Ora, come immaginerete, la pudicizia delle donne è uno degli aspetti fondamentali. Niente sesso prima del matrimonio, mentre dopo un sacco di sesso, ma solo per dare una quantità industriale di figli a Dio (e infatti se ne vedono una dozzina a famiglia). Alcuni sono più pazzi degli altri, fanno sesso con la moglie solo attraverso un panno che ne copra le parti non strettamente indispensabili alla procreazione, e tutte quelle altre cose per cui Dio ha inventato la misteriosa parola “fornicare”.
Ecco, succede che le mogli di questi mariti decidono di sorpassarli a destra (in Israele è pratica comune): si imbattono in qualche burqa indossato da donne palestinesi, e pensano: «oh, che bella idea: questo sì che è un modo per essere pudìche». E quindi – tadàn – iniziano a indossare il burqa anche loro e farlo indossare alle proprie figlie, per le quali approntano anche delle improvvisate scuole parallele (giacché quelle haredi non le vogliono). C’è anche un caso, divenuto piuttosto celebre, di genitori determinati a costringere la figlia a indossare il burqa (per poi scoprire che è fidanzata con un arabo). D’altronde, se il metro è la modestia, non c’è modo migliore per essere modeste che coprirsi da capo a piedi.
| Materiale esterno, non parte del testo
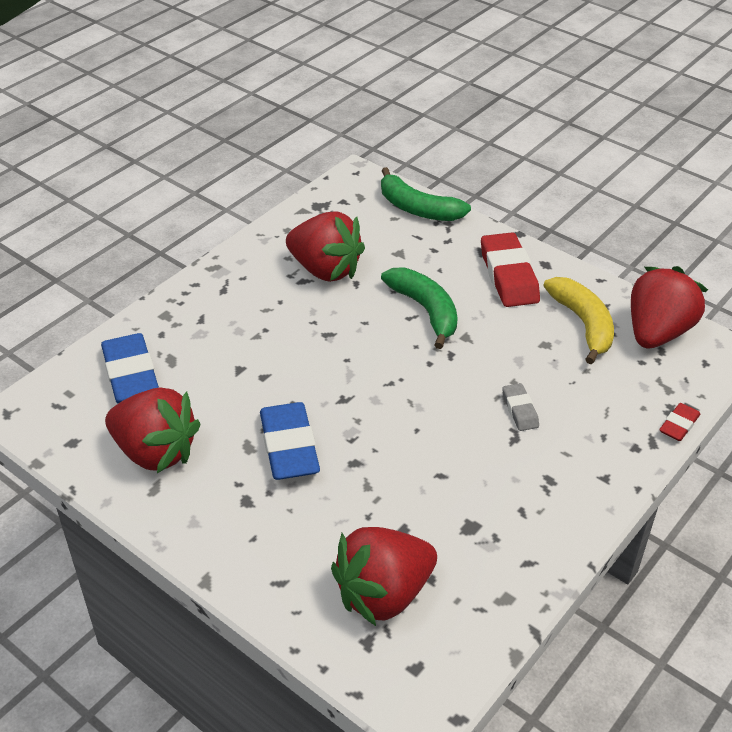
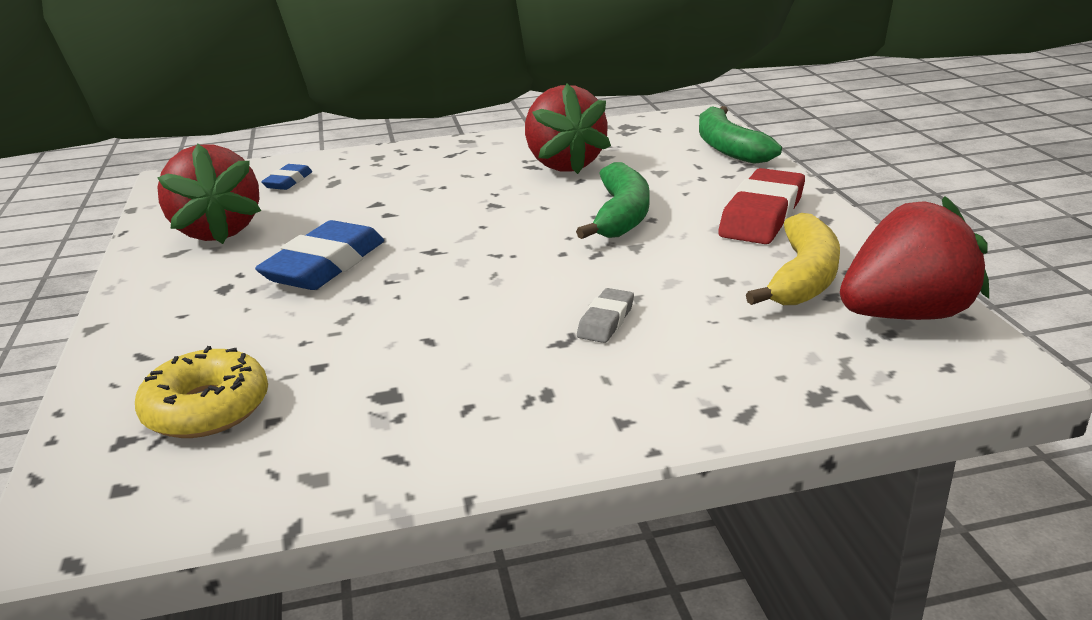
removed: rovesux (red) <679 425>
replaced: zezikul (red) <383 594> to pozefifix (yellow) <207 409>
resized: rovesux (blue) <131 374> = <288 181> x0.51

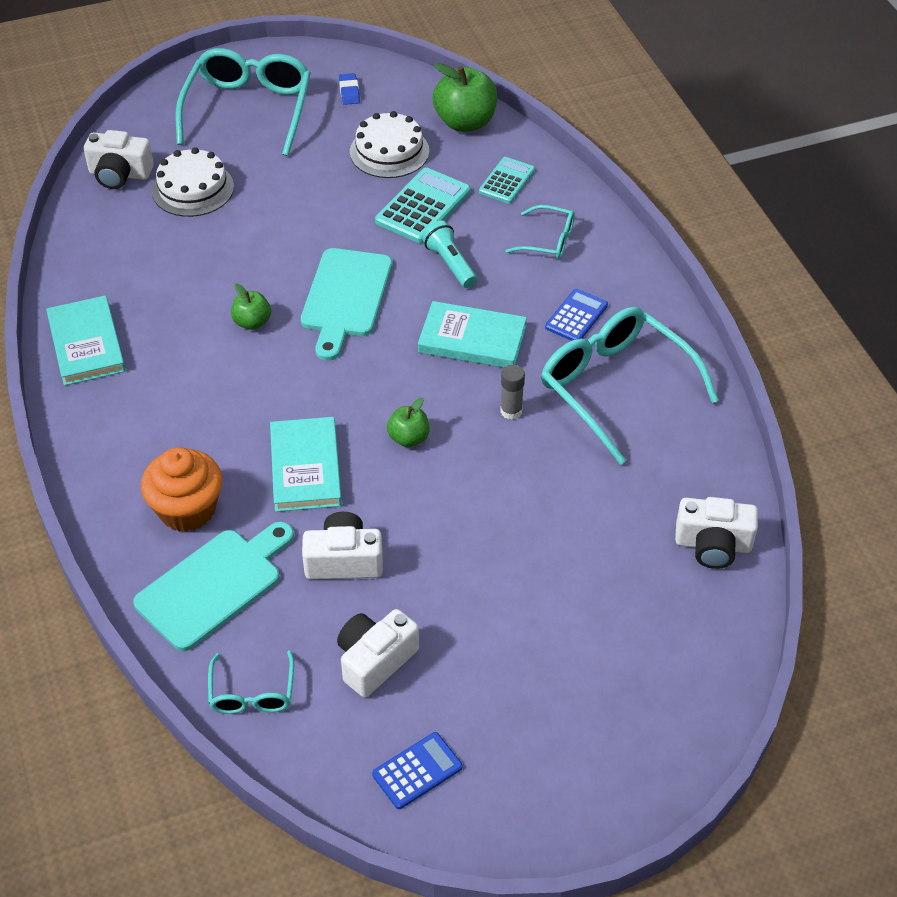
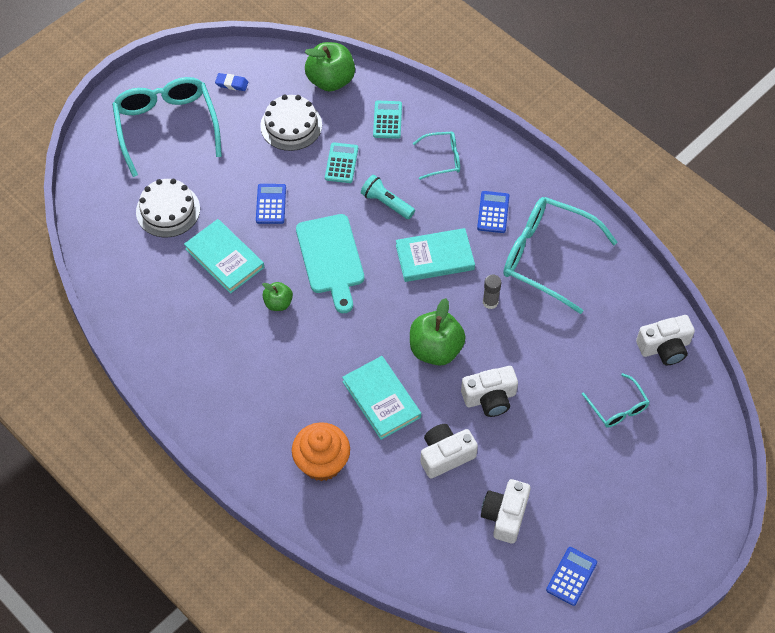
removed:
Non sono un gran numero queste ebree-talebane, qualche centinaio, però hanno creato un bel po’ di scompiglio: diversi mariti, invece di essere contenti dell’estrema castità delle loro mogli, si sono arrabbiati e hanno cercato di convincerle a cambiare idea. In più, in una società segregata come quella – non soltanto su basi sessuali ma anche su basi etnicoreligiose – fare qualcosa che assomiglia alle abitudini degli arabi-mussulmani è visto di pessimo occhio. Niente da fare, però.
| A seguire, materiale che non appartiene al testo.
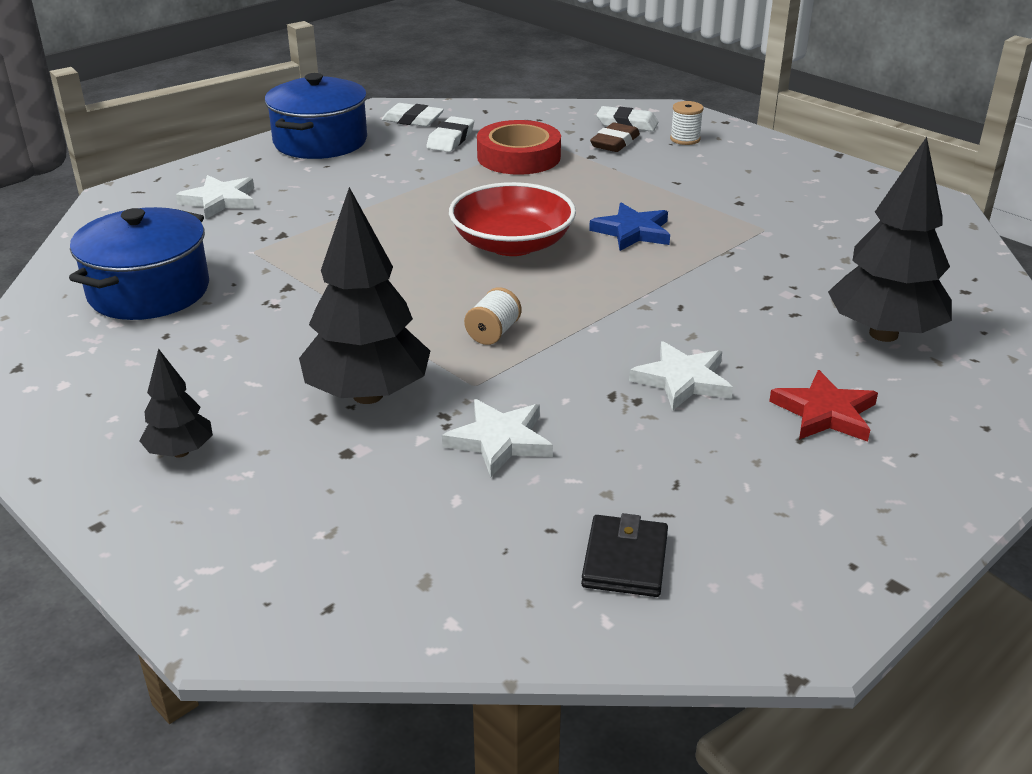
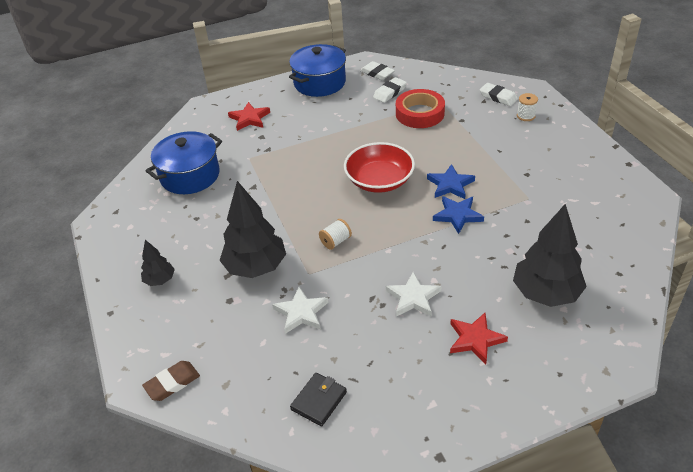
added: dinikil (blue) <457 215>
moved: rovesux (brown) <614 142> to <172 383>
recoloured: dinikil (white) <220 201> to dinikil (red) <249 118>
Così questi uomini hanno deciso di rivolgersi ai rabbini perché decretassero che quell’abbigliamento non fosse conforme alle norme dell’Ebraismo. I rabbini in un primo tempo cincischiano, sedotti anche loro dal desiderio di castità delle donne. Poi, dopo qualche mese, visto che la moda sembra diffondersi, decidono di emettere una condanna di questo nuovo – spumeggiante – costume. È un feticismo, dice: come farlo con le manette e la divisa da poliziotto.
Fine della storia? Chissà. Anzi, è difficile: c’è sempre un rabbino che dice il contrario degli altri. Perciò, se non è Dio stesso a decidere di sbarcare sulla Terra per determinare Cosa Si Fa e Cosa Non Si Fa – fatto che tenderei a escludere –, bisogna arrangiarsi a risolversela da soli e andare a vedere sui testi sacri (che generalmente significa dare ragione a quello più scemo). C’è sempre uno più puro che ti epura, una volta di più.
Ecco: la prossima volta che scrivo, come faccio spesso, che “la libertà è contagiosa” ricordatemi che anche la stupidità non scherza mica.